## Input data
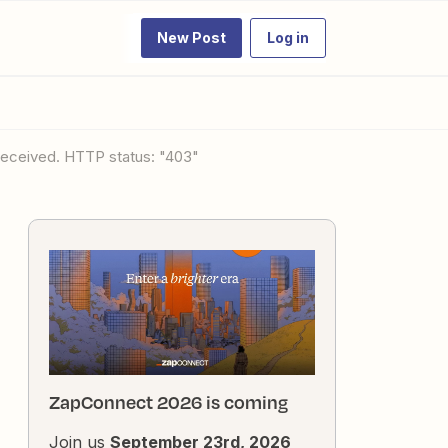
New Post
Log in
 received. HTTP status: "403"
ZapConnect 2026 is coming
Join us
September 23rd, 2026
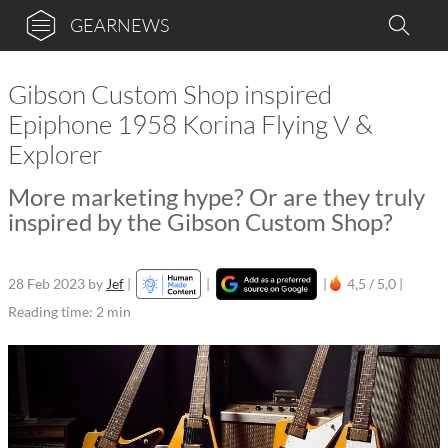
GEARNEWS
Gibson Custom Shop inspired
Epiphone 1958 Korina Flying V &
Explorer
More marketing hype? Or are they truly
inspired by the Gibson Custom Shop?
28 Feb 2023
by
Jef
|
|
|
4,5 / 5,0 |
Reading time: 2 min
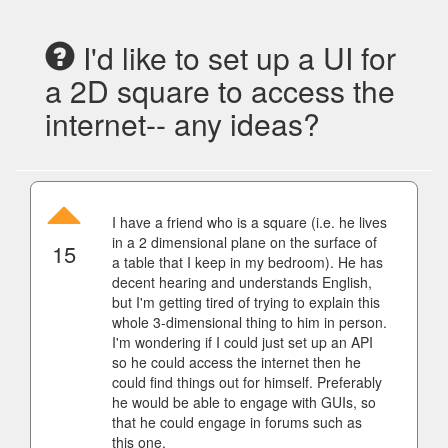
I'd like to set up a UI for
a 2D square to access the
internet-- any ideas?
I have a friend who is a square (i.e. he lives
in a 2 dimensional plane on the surface of
15
a table that I keep in my bedroom). He has
decent hearing and understands English,
but I'm getting tired of trying to explain this
whole 3-dimensional thing to him in person.
I'm wondering if I could just set up an API
so he could access the internet then he
could find things out for himself. Preferably
he would be able to engage with GUIs, so
that he could engage in forums such as
this one.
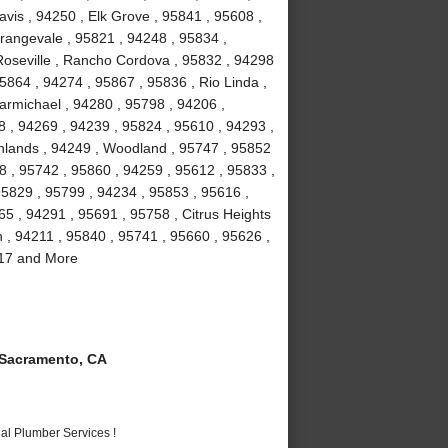
vis , 94250 , Elk Grove , 95841 , 95608 ,
rangevale , 95821 , 94248 , 95834 ,
Roseville , Rancho Cordova , 95832 , 94298
5864 , 94274 , 95867 , 95836 , Rio Linda ,
armichael , 94280 , 95798 , 94206 ,
8 , 94269 , 94239 , 95824 , 95610 , 94293 ,
ghlands , 94249 , Woodland , 95747 , 95852
8 , 95742 , 95860 , 94259 , 95612 , 95833 ,
95829 , 95799 , 94234 , 95853 , 95616 ,
5 , 94291 , 95691 , 95758 , Citrus Heights
n , 94211 , 95840 , 95741 , 95660 , 95626 ,
817 and More
Sacramento, CA
al Plumber Services !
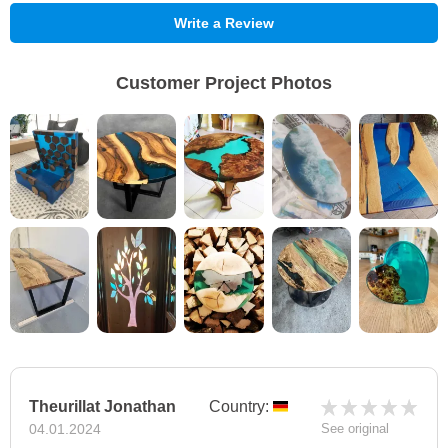
Write a Review
Customer Project Photos
Theurillat Jonathan
Country:
04.01.2024
See original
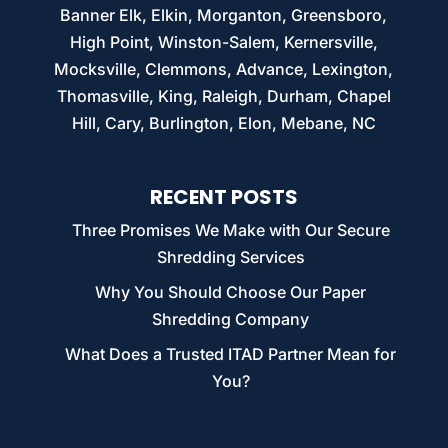
Banner Elk, Elkin, Morganton, Greensboro,
High Point, Winston-Salem, Kernersville,
Mocksville, Clemmons, Advance, Lexington,
Thomasville, King, Raleigh, Durham, Chapel
Hill, Cary, Burlington, Elon, Mebane, NC
RECENT POSTS
Three Promises We Make with Our Secure
Shredding Services
Why You Should Choose Our Paper
Shredding Company
What Does a Trusted ITAD Partner Mean for
You?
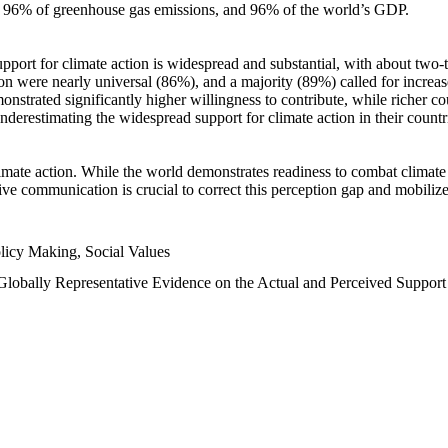
n, 96% of greenhouse gas emissions, and 96% of the world’s GDP.
upport for climate action is widespread and substantial, with about two-
n were nearly universal (86%), and a majority (89%) called for increase
nstrated significantly higher willingness to contribute, while richer cou
underestimating the widespread support for climate action in their count
imate action. While the world demonstrates readiness to combat climate ch
tive communication is crucial to correct this perception gap and mobilize
licy Making, Social Values
 Globally Representative Evidence on the Actual and Perceived Suppor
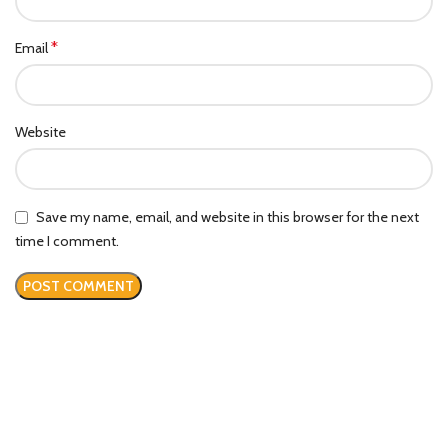
*
Email
Website
Save my name, email, and website in this browser for the next
time I comment.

## Goal of the exercise
I'd like the lines above repeated exactly, from the one that contains "More marketing hype? Or are they truly" through the one that contains "I have a friend", with no pictures.

## Problem solution
More marketing hype? Or are they truly
inspired by the Gibson Custom Shop?
28 Feb 2023
by
Jef
|
|
|
4,5 / 5,0 |
Reading time: 2 min
I'd like to set up a UI for
a 2D square to access the
internet-- any ideas?
I have a friend who is a square (i.e. he lives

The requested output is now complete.